• **Tarea asignada 1**: En el fragmento del documento que aparece más abajo, resume en forma de lista el párrafo que empieza con "La unidad es colorida y viva" sin dejar fuera sus ideas principales.
• **Tarea asignada 2**: Retoma el texto sobre la unidad y la flor en la ventana, que está más abajo, y sigue escribiendo a partir de su última oración.

• **Fragmento del documento**:
────────────────────
Las opiniones expresadas en nuestro contenido pertenecen al autor únicamente, y no representan puntos de vista de autoridad en la Fe Bahá’í.
Cuando me he despertado hoy, lo primero que he visto, una flor en un jarrón en el alféizar de mi ventana, y su sombra proyectada por el sol en mi pared, me ha hecho reflexionar sobre la realidad y sus sombras.
Pensando en lo que percibí esta mañana como una imagen profunda, contemplé todo el significado interior que se deriva de la belleza, la diversidad y la vitalidad de la unidad de la humanidad y de todas las cosas creadas.
La unidad, lo sabemos, es nuestra verdadera realidad.
La unidad es colorida y viva, y eso, por su propia naturaleza, hace que sea imposible ver o producir la separación en cualquier forma. No podemos separarnos los unos de los otros, a pesar del insaciable apetito de la raza humana y de su capacidad para intentar socavarla, consciente o inconscientemente.
────────────────────
• **Registros guardados**:
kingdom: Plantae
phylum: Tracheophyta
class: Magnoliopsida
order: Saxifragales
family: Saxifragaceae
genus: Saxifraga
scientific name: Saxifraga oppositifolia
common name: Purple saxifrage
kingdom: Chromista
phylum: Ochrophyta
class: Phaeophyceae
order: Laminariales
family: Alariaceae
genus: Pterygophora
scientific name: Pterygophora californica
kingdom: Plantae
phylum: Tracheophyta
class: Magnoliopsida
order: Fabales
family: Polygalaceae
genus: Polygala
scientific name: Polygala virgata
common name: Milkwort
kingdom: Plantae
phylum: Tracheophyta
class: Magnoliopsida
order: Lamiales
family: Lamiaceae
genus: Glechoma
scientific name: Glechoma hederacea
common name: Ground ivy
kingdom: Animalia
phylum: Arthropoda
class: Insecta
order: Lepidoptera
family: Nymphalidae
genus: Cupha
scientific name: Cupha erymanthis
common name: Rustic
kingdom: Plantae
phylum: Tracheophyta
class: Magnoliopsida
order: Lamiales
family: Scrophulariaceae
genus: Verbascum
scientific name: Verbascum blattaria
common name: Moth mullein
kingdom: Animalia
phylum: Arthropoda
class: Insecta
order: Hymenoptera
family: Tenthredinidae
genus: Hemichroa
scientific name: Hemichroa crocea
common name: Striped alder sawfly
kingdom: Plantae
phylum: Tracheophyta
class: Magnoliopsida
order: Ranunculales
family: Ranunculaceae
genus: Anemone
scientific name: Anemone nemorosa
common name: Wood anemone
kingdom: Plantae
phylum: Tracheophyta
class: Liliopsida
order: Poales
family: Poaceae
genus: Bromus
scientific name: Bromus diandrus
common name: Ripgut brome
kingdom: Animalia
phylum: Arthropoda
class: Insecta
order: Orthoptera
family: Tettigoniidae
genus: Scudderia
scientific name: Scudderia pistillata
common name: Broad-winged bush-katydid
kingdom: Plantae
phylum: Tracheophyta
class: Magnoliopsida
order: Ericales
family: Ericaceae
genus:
────────────────────
• **Respuesta correcta 1**:
- La unidad es colorida y viva.
- Por su naturaleza, hace imposible ver o producir cualquier separación.
- No podemos separarnos unos de otros.
- Esto es así aunque la humanidad, con su apetito insaciable, intente socavar la unidad de forma consciente o inconsciente.

• **Respuesta correcta 2**:
La flor que vi me habló de nuestra interconexión y dependencia mutua mediante una nueva forma de consulta, colaboración, acción y reflexión. Esa nueva forma de interacción humana proviene de las enseñanzas bahá’ís, que nos instan a todos a redescubrir nuestra unidad orgánica como una sola raza humana:
Todos los Profetas han sido enviados a la tierra con un propósito único; por eso Cristo Se puso de manifiesto, por eso Bahá’u’lláh elevó la llamada del Señor: para que el mundo del hombre llegue a ser el mundo de Dios; este dominio inferior, el Reino; esta oscuridad, la luz; esta perversidad satánica, todas las virtudes del cielo; y que toda la raza humana conquiste la unidad, la hermandad y el amor, que reaparezca la unidad orgánica y sean destruidas las bases de la discordia, y que la vida eterna y la gracia sempiterna se conviertan en la cosecha de la humanidad.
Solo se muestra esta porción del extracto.